Deep Dict: Deep Learning-based Lossy Time Series Compressor for IoT Data
Jinxin Liu, Petar Djukic, Michel Kulhandjian, Burak Kantarci
TL;DR
Deep Dict tackles lossy time-series compression for IoT data by learning Bernoulli latent representations through a Bernoulli transformer autoencoder (BTAE) and enforcing a distortion bound via uniform residual quantization. It introduces quantized entropy loss (QEL) to minimize the entropy of the quantized residual and thus the encoded size, while employing an entropy coder to achieve efficient transmission. The architecture leverages a transformer-based decoder with relative positional encoding and supports transfer learning to accelerate deployment. Across ten datasets, Deep Dict achieves up to 53.66% improvement over state-of-the-art compressors, with pronounced gains on longer time series, indicating strong practical potential for reducing IoT data bandwidth and storage requirements.
Abstract
We propose Deep Dict, a deep learning-based lossy time series compressor designed to achieve a high compression ratio while maintaining decompression error within a predefined range.
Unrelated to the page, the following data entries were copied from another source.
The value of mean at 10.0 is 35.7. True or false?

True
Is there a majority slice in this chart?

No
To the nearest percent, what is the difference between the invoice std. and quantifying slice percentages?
Deep Dict incorporates two essential components: the Bernoulli transformer autoencoder (BTAE) and a distortion constraint. BTAE extracts Bernoulli representations from time series data, reducing the size of the representations compared to conventional autoencoders. The distortion constraint limits the prediction error of BTAE to the desired range. Moreover, in order to address the limitations of common regression losses such as L1/L2, we introduce a novel loss function called quantized entropy loss (QEL). QEL takes into account the specific characteristics of the problem, enhancing robustness to outliers and alleviating optimization challenges. Our evaluation of Deep Dict across ten diverse time series datasets from various domains reveals that Deep Dict outperforms state-of-the-art lossy compressors in terms of compression ratio by a significant margin by up to 53.66%.